As part of my job, I often visit customers of very different needs and application types, but most of them have one thing in common; data, data and more data. Data related challenges are numerous but in this post I’d like to share with you a few alternatives to solving a common scenario; where the application is using multiple persistency layers that need to be synchronized, without compromising consistency or performance.

Persistency as a Service

Data modification performed on a GigaSpaces cluster can be received asynchronously using a central process. This process is called the Mirror Service.

This concept is mostly used in two scenarios:

  • As a persistence mechanism; click here to read more.
  • As an optimized over the WAN replication facility

The Mirror Service allows providing your own logic to deal with batches of modifications by implementing the BulkDataPersister interface. While a powerful capability, this does not allow configuring multiple implementations simultaneously.

Simultaneous Configuration

A solution to workaround the challenge stated above is to implement a specific BulkDataPersister that broadcasts the data to concrete implementations, internally. Every method calls will then be forwarded to all persistency layers. Composite BulkDataPersister is a generic implementation of this pattern, allowing to simply configure multiple concrete BulkDataPersister used by a Mirror Service.
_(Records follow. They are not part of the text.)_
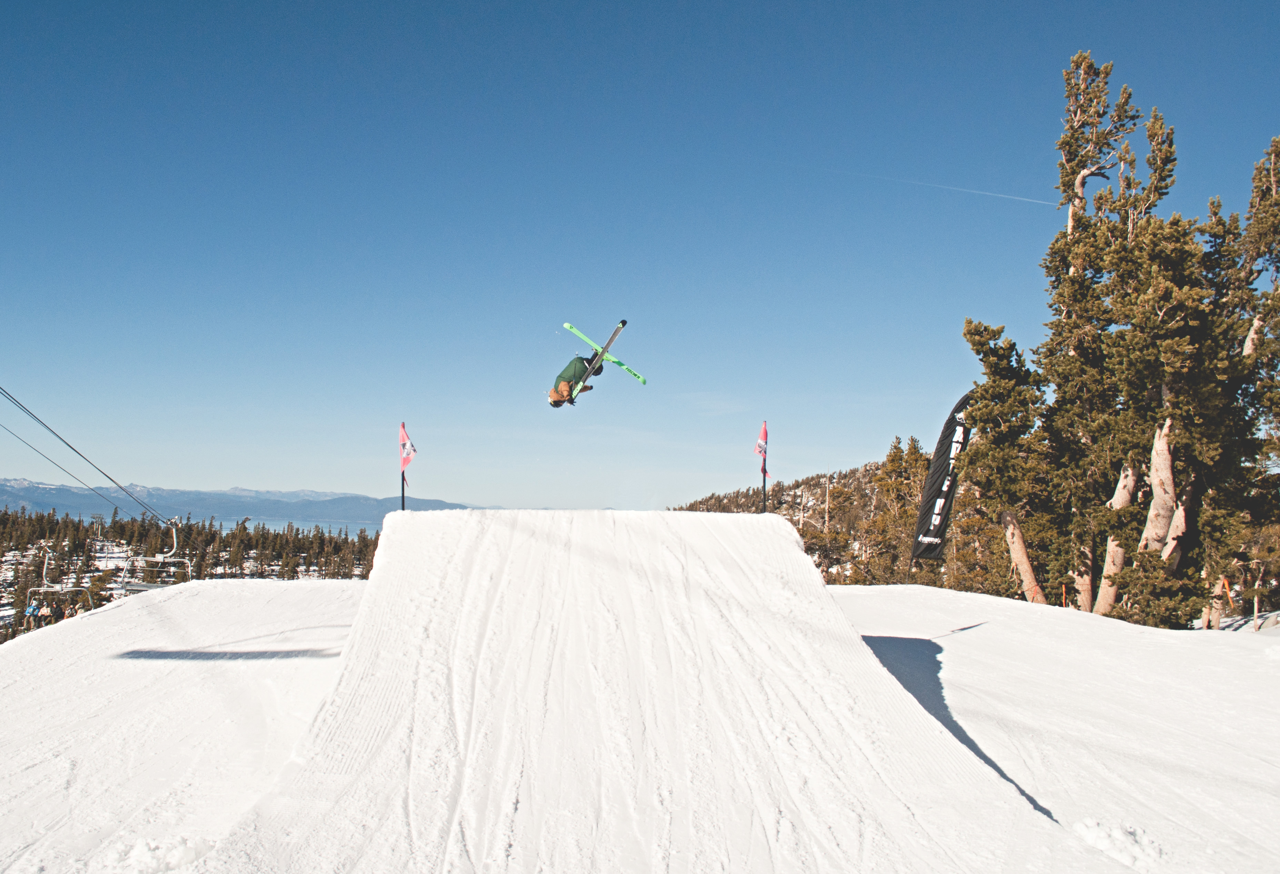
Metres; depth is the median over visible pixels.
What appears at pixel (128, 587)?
chairlift chair
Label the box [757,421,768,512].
flag pole
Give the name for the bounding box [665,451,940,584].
forested hill
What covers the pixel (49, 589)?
chairlift chair
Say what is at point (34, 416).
lift cable
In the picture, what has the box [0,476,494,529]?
mountain range
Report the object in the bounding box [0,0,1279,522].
sky
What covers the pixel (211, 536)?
forest
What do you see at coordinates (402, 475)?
red flag
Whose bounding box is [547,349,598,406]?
skier
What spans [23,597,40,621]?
person
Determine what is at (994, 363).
pine tree
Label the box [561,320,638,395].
ski
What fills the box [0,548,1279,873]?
snow slope
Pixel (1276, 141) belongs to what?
pine tree
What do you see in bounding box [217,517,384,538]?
lake
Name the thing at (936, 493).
feather flag
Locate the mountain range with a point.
(374, 516)
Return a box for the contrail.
[806,163,1063,209]
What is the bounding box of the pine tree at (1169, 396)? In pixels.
[1093,210,1239,625]
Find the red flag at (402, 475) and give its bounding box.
[398,421,415,511]
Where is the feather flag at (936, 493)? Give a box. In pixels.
[911,394,974,564]
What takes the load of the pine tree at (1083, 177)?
on the snow slope at (983, 605)
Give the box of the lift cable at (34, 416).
[0,384,174,524]
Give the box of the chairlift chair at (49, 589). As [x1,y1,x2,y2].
[25,544,94,627]
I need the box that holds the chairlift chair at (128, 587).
[121,520,192,591]
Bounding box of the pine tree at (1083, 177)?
[1025,55,1169,614]
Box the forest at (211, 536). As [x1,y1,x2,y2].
[0,509,379,648]
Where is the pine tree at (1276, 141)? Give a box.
[1201,136,1279,631]
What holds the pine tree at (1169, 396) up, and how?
on the snow slope at (983, 605)
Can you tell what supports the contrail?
in the sky
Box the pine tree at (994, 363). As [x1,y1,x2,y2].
[957,319,1055,602]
What do I mean by simply? All you need to do is to configure your regular BulkDataPersister implementations (using either regular property file or spring injection) and then configure the Mirror Service to use Composite BulkDataPersister.

Internally, a thread pool will be used to delegate the execution of all implementations in parallel.

Inconsistency Handling

The Composite BulkDataPersister approach could leads to inconsistency between the various BulkDataPersisters, in case one of the delegates fails.

To solve this, the following steps can be taken:

• A generic strategy can be used for handling partial failures.

• One of the default strategies will use another space to store all information related to a particular failure.

• Ultimately, if the strategy itself fails, an exception is propagated to the Mirror Service, which then triggers the redo-log mechanism (so one batch might be received several time by a delegate).

Implementation of this pattern with full documentation is available here.

Since inconsistencies pose a potential risk using this approach, I recommend keeping in mind all failure scenarios, including the most unlikely ones. If everything fails, data modifications can be received several times by persistency layers due to the Mirror Service redo-log granularity.

Nevertheless, this simple pattern allows leveraging the performance improvement provided by the Mirror Service in highly distributed and dispersed environments, while still ensuring full reliability. In fact, one of our clients with strong WAN performance requirements is already using it.

Further improvements to this pattern might include transaction usage and JMX management.

Do you consider those features important? Are the available entry points sufficient to your needs?